Aus den Boxen dann Caroline Wahl. Ich hörte dem Roman gerne zu, aber meine Erwartung war irgendwie größer, ich hatte etwas, nunja, Bewegenderes erwartet, etwas Brillanteres. Ich hörte ganze fünf Stunden. Das Setting ist ganz nett, junge Frau mit einer alleinerziehenden, alkoholkranken Mutter und einer sehr jungen Halbschwester. Sie selber würde gerne nach Berlin, um zu promovieren, zögert aber mit dem Schritt, weil sie die Halbschwester nicht mit der Mutter alleine lassen will. Dann gibt es zwei mysteriöse und traurige männliche Love-Interests. Figuren und Umstände erinnern mich ein bisschen an Vampirschmonzetten. Ja, möchte ich jetzt nicht so abschätzig vergleichen, sie hat einen guten Ton und sie beherrscht auch ihr Handwerk richtig gut, und diesen seltsam verklärten, fast schon romantisierenden Blick auf Armut gab es auch schon in wesentlich schlimmerer Form. Also ich hörte durchaus gerne zu, bin aber auch froh, dass ich die Zeit nicht lesend verbracht habe, sondern auf dieser Autofahrt durch den Regen. Und es verkürzte mir tatsächlich die Reise. Ich schwebte gedanklich mit der Geschichte dieser langweiligen Kleinstadt mit, und die Zeit verflog.

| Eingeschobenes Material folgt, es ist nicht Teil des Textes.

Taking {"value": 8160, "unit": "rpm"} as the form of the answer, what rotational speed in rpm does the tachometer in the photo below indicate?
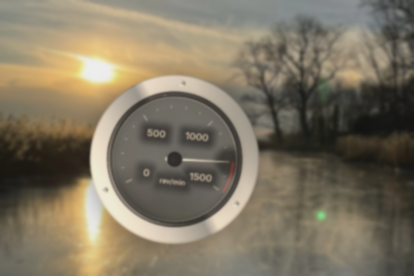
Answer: {"value": 1300, "unit": "rpm"}
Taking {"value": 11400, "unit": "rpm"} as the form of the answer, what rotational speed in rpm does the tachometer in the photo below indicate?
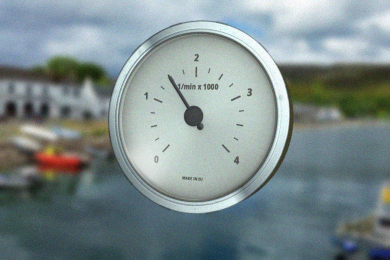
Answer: {"value": 1500, "unit": "rpm"}
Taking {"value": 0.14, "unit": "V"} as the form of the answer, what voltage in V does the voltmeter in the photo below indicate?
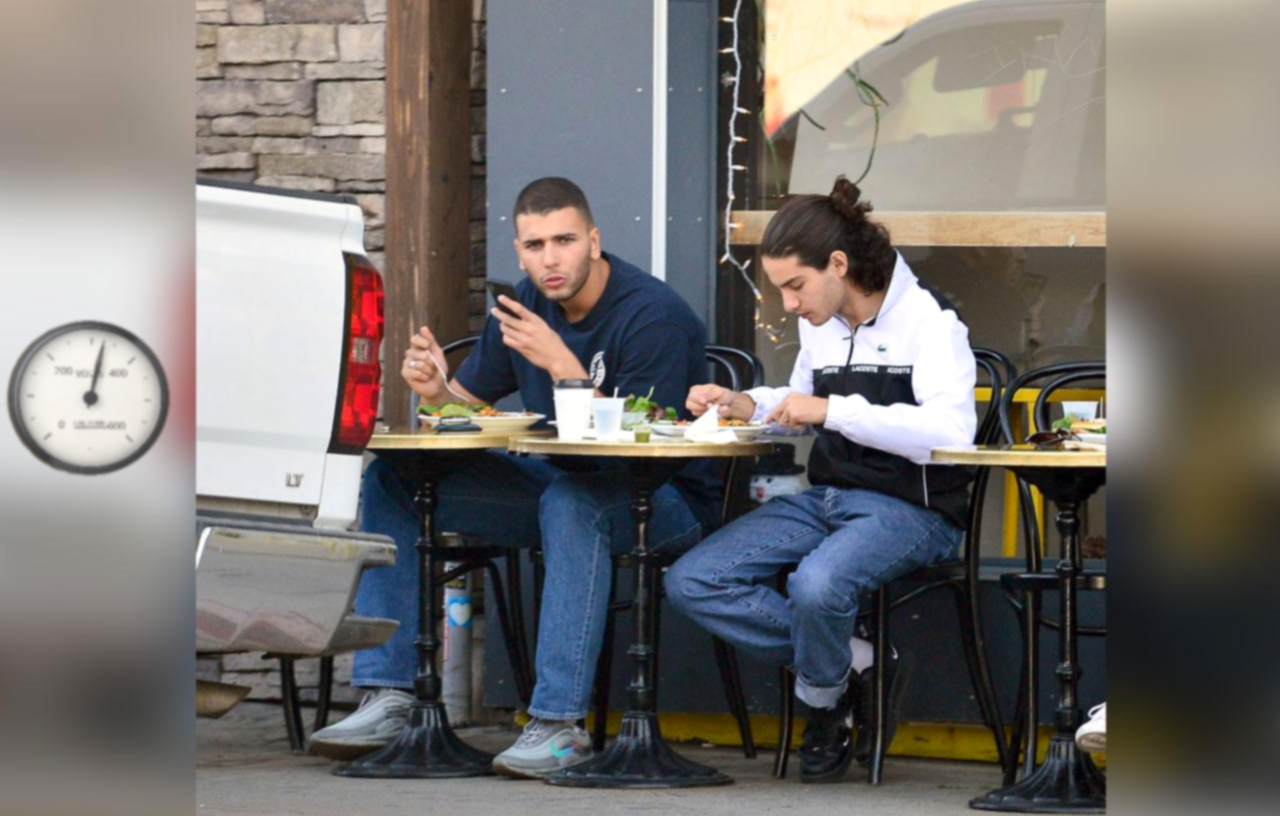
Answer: {"value": 325, "unit": "V"}
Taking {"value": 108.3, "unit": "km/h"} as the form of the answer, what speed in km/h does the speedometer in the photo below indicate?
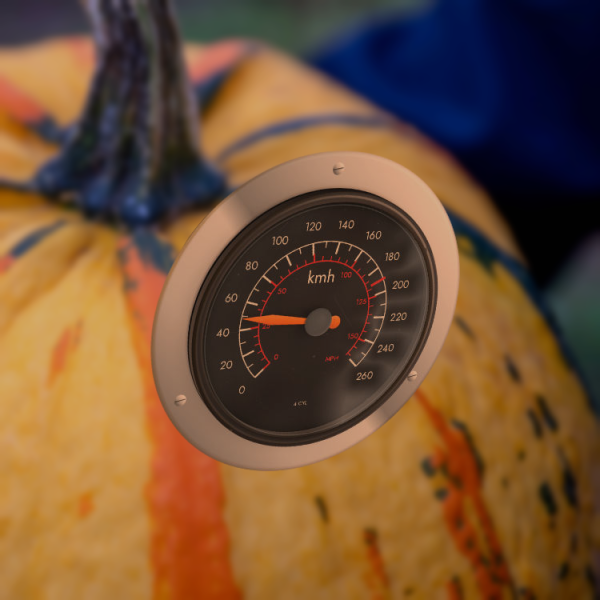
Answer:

In Helsingborg von der Fähre runter. Keine Polizei. Ich hab’s geschafft. Ich bin gespannt, wie der umgekehrte Weg sich abspielen wird. In Dänemark kontrollierten sie in den letzten Jahren sehr intensiv, wegen der Bandenkriminalität in Malmö. Und in Deutschland hat Merz ja auch wieder die Grenzen hochgezogen. Ich bin ja italienischer Staatsbürger, allerdings mit einem deutschen Namen und einem deutschen Führerschein. Man weiß ja nie, ob unklare ethnische Verhältnisse Grenzbeamte irritieren. Dieses seltsame Ideal eines deutschen Volkskörpers, ich weiß nicht, warum das in deutschsprachigen Landen immer so eine starke Rolle spielte. Gerade über Deutschland, mitten auf diesem Kontinent, zogen über die Jahrtausende nun wirklich alle Ethnien einmal drüber. Da ist nix Volkskörper.

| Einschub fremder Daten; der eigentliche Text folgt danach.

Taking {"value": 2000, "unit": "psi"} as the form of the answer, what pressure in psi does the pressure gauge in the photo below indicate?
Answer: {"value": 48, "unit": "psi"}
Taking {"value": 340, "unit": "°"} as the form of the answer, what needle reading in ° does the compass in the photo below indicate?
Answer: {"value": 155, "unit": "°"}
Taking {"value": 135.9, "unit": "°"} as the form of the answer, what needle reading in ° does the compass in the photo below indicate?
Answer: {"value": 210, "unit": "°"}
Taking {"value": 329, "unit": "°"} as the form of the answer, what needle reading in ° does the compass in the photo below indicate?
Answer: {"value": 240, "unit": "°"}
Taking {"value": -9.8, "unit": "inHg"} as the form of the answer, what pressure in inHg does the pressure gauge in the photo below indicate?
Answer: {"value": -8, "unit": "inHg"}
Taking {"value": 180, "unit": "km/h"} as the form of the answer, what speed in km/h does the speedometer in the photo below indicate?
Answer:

Die Dänen würden mich aber ins Konsulat nach, öhm, Stockholm schicken. Ich frage mich, wie sie das tun wollen. Stecken sie mich samt Auto wieder auf die Fähre, damit ich zurück nach Schweden komme, um dort 700 km nach Stockholm zu fahren? Und wenn die Schweden mich nicht reinlassen, dann stecke ich im Limbo auf dieser Fähre am Öresund fest. Hin und her und hin.

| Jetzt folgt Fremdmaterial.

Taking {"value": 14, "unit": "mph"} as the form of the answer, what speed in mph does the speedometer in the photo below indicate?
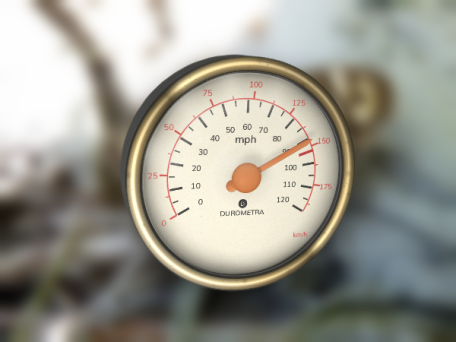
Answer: {"value": 90, "unit": "mph"}
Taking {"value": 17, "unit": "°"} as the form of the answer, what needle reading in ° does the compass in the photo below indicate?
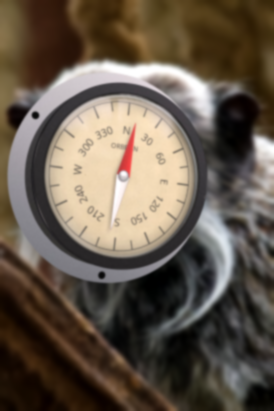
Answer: {"value": 7.5, "unit": "°"}
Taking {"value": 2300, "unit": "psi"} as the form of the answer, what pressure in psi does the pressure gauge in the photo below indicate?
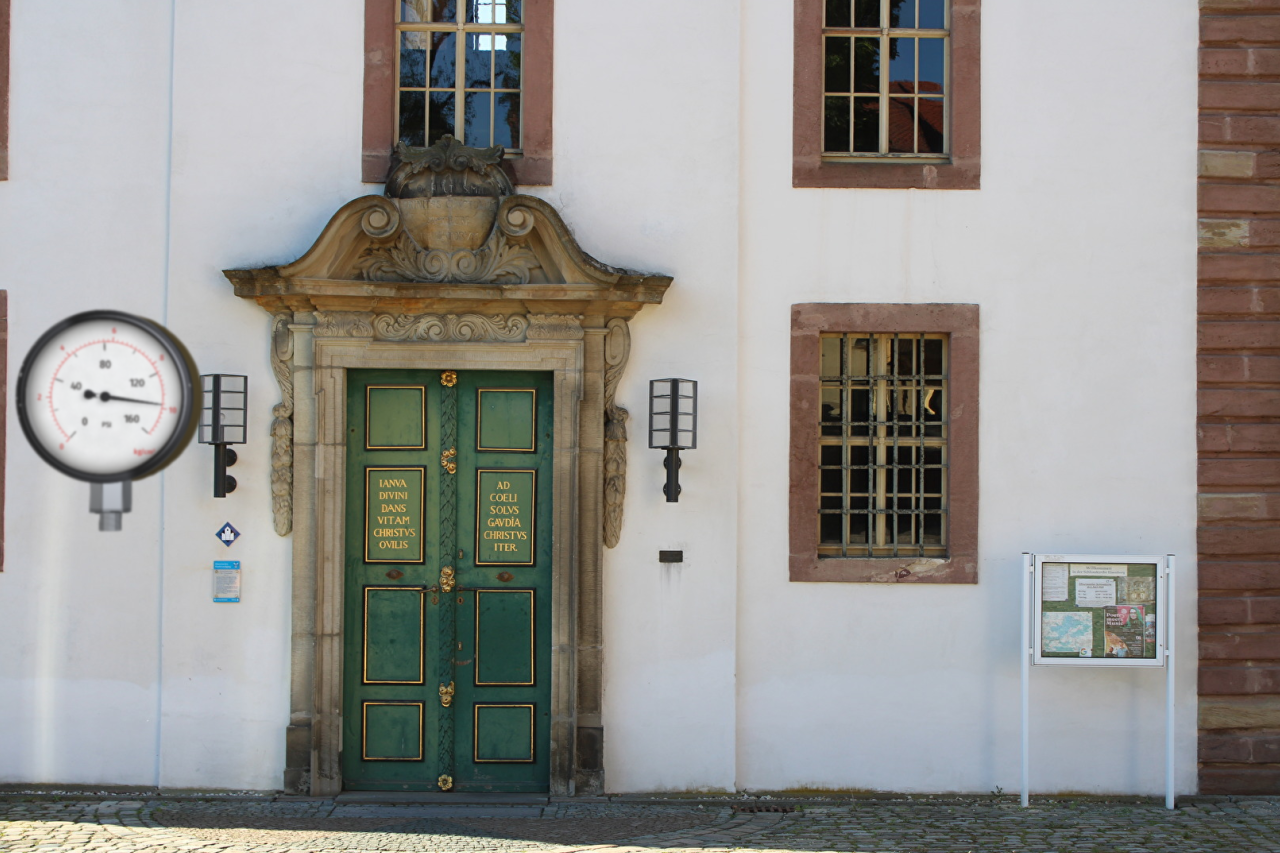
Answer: {"value": 140, "unit": "psi"}
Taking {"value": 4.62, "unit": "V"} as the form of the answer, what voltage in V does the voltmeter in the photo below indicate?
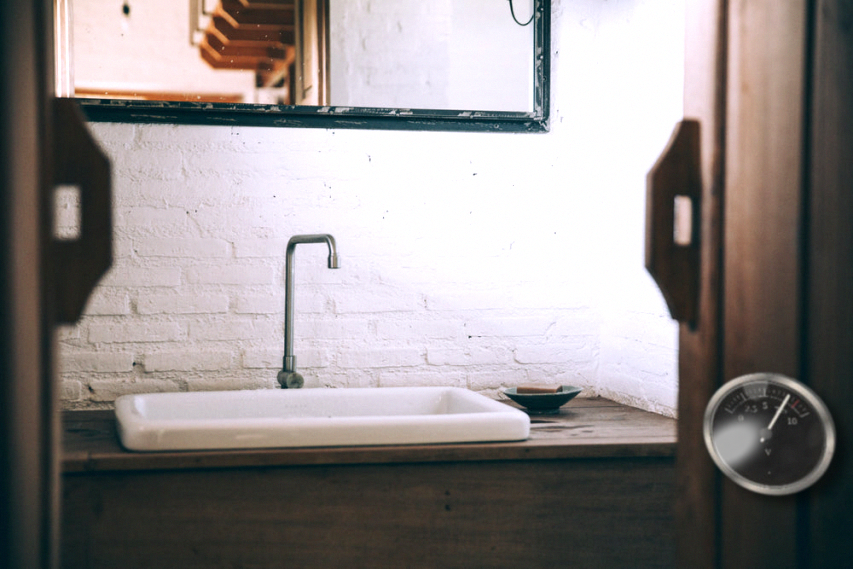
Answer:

Es erstaunte mich, dass ich mehr als fünf Stunden lang dem Hörbuch zuhören konnte. Podcasts ertrage ich sonst nur 2 Stunden lang, danach muss ich immer auf Musik umschalten und irgendwann geht auf solchen langen Reisen auch keine Musik mehr. Das beschäftigte mich wirklich eine ganze Weile. Die Erklärung ist möglicherweise jedoch banal. Es sind Laberpodcasts, denen ich nicht zu lange zuhören kann. Andere Podcasts, wie z. B. die Aufarbeitung des Falles Boateng, oder auch die Geschichte über den Dreißigjährigen Krieg von den Machern des ehemaligen Zeitsprung-Podcasts, die hörte ich auch über mehrere Stunden hinweg. Die simple Erklärung ist wahrscheinlich, dass man Geschichten schlichtweg einfacher zuhören kann. Es gibt einen Plot, mit Figuren und Orten. Das ist nicht so ein Einhämmern wie bei Laberpodcasts, bei denen zwei Leute (Männer) eine Stunde lang Infos einhämmern, bäm bäm bäm. Nach längerer Zeit ist das sehr invasiv und ich möchte sofort das Patriarchat abschaffen.